Reminds me of this joke an artist friend of mine told me when he really wanted to get into this one gallery, about the guy who gets a flat in the middle of the night and doesn't have a jack. He sees a farmhouse in the distance and as he goes towards it he imagines again and again that the farmer won't let him borrow his. By the time he gets there and the farmer politely answers the door, he tells the poor farmer that he can take his jack and shove it. It is the wanting that gets us in trouble time and again. Wanting, trying, and the guilt are all part of the same stinky ball of wax.

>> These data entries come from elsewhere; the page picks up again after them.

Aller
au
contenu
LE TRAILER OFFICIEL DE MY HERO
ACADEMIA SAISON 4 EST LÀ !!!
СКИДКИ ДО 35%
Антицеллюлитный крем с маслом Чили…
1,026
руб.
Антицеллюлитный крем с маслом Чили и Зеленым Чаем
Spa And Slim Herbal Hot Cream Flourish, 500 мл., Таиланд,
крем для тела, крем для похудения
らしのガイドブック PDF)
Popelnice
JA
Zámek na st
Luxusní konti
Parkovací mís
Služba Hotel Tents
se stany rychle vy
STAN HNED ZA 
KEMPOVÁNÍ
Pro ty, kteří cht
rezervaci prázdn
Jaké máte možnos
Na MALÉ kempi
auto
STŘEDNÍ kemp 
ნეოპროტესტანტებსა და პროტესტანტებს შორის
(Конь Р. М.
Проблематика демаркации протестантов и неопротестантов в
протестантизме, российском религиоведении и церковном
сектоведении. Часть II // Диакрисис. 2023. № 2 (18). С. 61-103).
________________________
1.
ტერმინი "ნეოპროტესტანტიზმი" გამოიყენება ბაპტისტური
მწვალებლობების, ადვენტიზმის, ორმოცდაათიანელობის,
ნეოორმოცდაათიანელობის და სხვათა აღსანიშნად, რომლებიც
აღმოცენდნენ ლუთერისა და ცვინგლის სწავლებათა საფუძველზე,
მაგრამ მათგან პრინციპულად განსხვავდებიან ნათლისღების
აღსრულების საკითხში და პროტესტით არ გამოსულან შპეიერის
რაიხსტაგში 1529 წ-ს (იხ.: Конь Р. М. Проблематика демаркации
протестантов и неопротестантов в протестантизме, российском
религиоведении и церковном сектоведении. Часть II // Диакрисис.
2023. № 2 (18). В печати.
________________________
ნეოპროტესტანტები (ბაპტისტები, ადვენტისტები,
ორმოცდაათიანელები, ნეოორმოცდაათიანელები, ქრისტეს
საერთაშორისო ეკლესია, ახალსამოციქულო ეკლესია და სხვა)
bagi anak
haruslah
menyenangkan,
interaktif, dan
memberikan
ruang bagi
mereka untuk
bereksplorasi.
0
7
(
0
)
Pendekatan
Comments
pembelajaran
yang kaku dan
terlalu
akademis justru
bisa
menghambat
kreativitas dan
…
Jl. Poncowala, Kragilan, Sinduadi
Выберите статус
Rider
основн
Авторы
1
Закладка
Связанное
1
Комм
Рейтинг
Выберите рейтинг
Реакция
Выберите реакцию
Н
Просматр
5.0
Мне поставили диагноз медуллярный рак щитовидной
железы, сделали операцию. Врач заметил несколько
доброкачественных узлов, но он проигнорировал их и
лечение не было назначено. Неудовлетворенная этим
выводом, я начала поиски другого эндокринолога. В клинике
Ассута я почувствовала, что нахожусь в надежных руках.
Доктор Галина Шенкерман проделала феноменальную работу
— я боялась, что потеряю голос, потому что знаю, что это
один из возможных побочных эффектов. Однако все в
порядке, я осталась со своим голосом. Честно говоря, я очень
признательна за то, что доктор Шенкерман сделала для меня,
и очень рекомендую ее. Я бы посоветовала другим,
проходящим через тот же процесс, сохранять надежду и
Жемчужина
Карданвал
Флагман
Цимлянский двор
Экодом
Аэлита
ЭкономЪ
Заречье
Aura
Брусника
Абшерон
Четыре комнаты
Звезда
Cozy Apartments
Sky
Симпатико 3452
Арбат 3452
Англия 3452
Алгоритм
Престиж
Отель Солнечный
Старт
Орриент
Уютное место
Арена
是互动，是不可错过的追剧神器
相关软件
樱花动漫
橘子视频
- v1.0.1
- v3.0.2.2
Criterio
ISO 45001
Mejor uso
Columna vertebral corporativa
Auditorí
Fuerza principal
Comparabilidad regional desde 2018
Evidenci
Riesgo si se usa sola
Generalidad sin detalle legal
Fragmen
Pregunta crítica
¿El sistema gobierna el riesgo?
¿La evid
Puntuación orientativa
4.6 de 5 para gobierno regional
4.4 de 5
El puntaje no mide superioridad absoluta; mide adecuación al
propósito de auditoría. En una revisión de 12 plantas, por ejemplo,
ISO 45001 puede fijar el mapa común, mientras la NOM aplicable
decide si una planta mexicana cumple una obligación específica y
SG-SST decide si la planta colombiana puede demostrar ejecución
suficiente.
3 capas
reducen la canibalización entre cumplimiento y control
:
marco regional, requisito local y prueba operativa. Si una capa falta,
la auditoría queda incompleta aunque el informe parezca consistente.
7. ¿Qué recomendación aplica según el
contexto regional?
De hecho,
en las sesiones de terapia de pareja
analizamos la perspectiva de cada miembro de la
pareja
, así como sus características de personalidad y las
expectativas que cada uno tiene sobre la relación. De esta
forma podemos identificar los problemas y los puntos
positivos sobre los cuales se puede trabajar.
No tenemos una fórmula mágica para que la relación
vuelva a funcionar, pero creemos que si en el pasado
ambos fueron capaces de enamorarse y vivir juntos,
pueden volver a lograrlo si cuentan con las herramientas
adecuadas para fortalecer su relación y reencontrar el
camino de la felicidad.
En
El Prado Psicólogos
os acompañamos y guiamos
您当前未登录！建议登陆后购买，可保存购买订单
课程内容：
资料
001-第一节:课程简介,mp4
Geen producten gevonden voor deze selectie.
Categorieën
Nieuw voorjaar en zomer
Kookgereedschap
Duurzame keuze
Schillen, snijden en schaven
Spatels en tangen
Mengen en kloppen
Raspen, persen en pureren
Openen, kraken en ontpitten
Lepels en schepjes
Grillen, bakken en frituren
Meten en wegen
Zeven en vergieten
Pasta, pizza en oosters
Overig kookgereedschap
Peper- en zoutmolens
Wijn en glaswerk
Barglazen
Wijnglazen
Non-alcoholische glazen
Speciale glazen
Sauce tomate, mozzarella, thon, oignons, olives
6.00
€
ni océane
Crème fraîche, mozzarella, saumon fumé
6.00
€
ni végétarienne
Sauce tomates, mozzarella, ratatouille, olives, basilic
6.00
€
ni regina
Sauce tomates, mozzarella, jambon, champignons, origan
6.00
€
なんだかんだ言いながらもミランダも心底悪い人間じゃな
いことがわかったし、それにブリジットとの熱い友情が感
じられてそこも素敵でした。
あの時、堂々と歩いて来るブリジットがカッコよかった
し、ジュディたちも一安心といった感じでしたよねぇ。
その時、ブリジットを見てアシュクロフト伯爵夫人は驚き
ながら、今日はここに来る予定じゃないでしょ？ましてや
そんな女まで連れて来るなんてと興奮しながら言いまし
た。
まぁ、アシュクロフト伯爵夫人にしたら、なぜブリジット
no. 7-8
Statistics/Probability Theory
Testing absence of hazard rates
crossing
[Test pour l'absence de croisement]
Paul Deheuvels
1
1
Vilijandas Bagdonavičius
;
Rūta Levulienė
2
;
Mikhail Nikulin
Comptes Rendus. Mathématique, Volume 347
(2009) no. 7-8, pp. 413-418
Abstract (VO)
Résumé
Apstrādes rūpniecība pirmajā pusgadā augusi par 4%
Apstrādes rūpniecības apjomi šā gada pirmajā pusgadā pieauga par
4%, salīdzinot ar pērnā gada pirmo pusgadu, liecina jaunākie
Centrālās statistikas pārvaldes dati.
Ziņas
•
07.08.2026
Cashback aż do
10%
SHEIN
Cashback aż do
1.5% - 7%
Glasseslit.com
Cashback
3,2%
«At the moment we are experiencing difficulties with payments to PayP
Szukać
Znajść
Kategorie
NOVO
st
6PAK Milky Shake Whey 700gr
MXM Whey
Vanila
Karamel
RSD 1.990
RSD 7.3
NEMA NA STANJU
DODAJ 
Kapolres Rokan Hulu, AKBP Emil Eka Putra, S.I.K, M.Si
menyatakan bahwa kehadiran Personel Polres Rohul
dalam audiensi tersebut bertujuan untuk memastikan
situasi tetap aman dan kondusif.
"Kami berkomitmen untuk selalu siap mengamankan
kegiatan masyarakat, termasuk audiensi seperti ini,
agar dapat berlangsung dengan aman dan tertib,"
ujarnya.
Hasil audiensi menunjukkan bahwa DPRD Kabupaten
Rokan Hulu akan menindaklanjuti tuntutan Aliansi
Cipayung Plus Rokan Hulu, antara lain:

Which gets me to the three Ps. Came to me in a dream, funnily enough. Perseverance, patience, and peace. Works in hitch-hiking; works in painting; works in everything. Don't want, don't try, no guilt, just do, and love doing it! We do it, "just DO it(deep down even the most stubborn and ornery know the fun is in the doing)," and let come what may.

Again, do whatever it is you do as an artist(no one can take that away from you). Don't want results, don't try, and that means success, appreciation, recognition, respect, gallery, money, any of it. Don't feel guilty because you're surrounded by idiots who think that those are the measures of being an artist(the guy who came up with "eyes on the prize" was of course blinded by want, and should have had his eyes poked out with a stick). You know better. Trust yourself. Just do, and be happy. Peace.

Why an artist like Rothko, whose work represented nothing if not this very idea of faith, should have folded so badly in the end, should give us all pause, and make these three Ps that much more imperative. Whatever else happened to him and so many other artists, whatever caused him to abandon the two essential principles of faith: I can do it, and It will be ok, I'll never know, but this is why we call the straight and narrow the razor's edge. Rothko is now more than anything a cautionary tale.

When you stumble, when your green grass has been taken from you, get it back. Somehow, someway. And know that it will come back, somehow and someway. I'm an atheist but the religious proverb: god helps those who help themselves, resonates with these principles. You can do it, and it will be ok. A two part harmony. Perseverance and patience; and peace.